Di esempi di “ferocia naturale” queste Narrazioni di Rotino abbondano: dalla voracità della strega divoratrice di bambini in rapsodia del piccolino al sorriso estatico della donna che appicca il fuoco ai libri “lasciando bruciare se stessa da santa” in 451, una sequenza felicemente ispirata a Fahrenheit 451, all’irrompere di uno squarcio di luce che come una lama “si apre strada strappa dolore a tagli a morsi”.

La “ferocia naturale” infatti è una qualità che unifica in una stretta appartenenza uomo e animale o uomo e manifestazioni naturali e ha il potere di trasferire immediatamente l’umano in una dimensione aliena e familiare al tempo stesso. Tale ferocia è un vettore di comunicazione con mondi altri, rappresentati da Rotino sia sotto le spoglie di capsule spaziali e di viaggi interstellari sia come esplorazioni all’interno della dimensione archetipica.
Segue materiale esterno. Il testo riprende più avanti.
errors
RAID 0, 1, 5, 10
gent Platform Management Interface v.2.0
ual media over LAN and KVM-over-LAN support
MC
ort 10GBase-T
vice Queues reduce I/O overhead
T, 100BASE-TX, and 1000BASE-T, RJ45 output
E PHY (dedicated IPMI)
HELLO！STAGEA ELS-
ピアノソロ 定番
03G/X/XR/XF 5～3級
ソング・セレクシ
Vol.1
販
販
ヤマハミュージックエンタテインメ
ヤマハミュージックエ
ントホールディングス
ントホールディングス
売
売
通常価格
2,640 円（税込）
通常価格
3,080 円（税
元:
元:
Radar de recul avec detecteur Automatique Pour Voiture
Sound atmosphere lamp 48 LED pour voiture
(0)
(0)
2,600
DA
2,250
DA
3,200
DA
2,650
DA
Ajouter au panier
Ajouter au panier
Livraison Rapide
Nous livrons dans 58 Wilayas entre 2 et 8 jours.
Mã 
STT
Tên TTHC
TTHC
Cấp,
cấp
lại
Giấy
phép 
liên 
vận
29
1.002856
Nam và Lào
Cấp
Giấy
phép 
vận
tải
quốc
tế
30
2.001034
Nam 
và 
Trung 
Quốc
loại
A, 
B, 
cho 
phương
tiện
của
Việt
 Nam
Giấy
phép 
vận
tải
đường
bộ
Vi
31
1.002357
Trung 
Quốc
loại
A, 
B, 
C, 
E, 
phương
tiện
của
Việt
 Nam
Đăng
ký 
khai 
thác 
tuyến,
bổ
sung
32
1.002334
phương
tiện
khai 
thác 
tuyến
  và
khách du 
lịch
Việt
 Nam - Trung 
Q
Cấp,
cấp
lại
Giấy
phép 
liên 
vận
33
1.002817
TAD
La sua scrittura si riveste allora di significati utopici, appare come una ricerca di contatto – sempre fallita o sul punto di fallire – con una lingua appunto aliena o come il tentativo di sperimentare una nuova lingua comune, che sorga sulle ceneri delle precedenti rendendo possibile uno scambio. La citazione di Ted Chiang posta a esergo del libro lo conferma.

Così come la bellissima epifania di animale, descritta nella terza poesia della sezione Animalier: un muso di volpe che per un attimo erompe rossastro dal buio della selva. Singolare qui è che il breve mostrarsi dell’animale dia subito luogo a un rimprovero, rendendo evidente la colpa degli umani: quella di essere sempre troppo voyeur, perché l’osservatore muta la realtà e il guardare non è mai innocente (“l’errore // è quello di essersi fatti presente / così da tramutarti in un fruscìo // dopo / il nulla torna sei // persa per sempre”).

Se la volpe, per antica diffidenza, prende la via della fuga in modo da sfuggire alla violenza dei nostri sguardi, ha pur sempre commesso l’errore di esser vista, di essersi fatta “presente” a propria volta. In un’altra poesia, nel bosco, che trasfigura la fiaba di Hänsel e Gretel, l’animale suggella invece un’ambigua alleanza con la vittima: “il patto fra volpe e piccolino tra bestia e mingherlino / di chi l’altro mangiare può verso chi invece verrà mangiato”. Homo homini vulpes: le due apparizioni del medesimo animale alludono a un’antropologia negativa. Nella ferocia naturale, simboleggiata dalla volpe, infatti, il nero e il vero tornano a coincidere.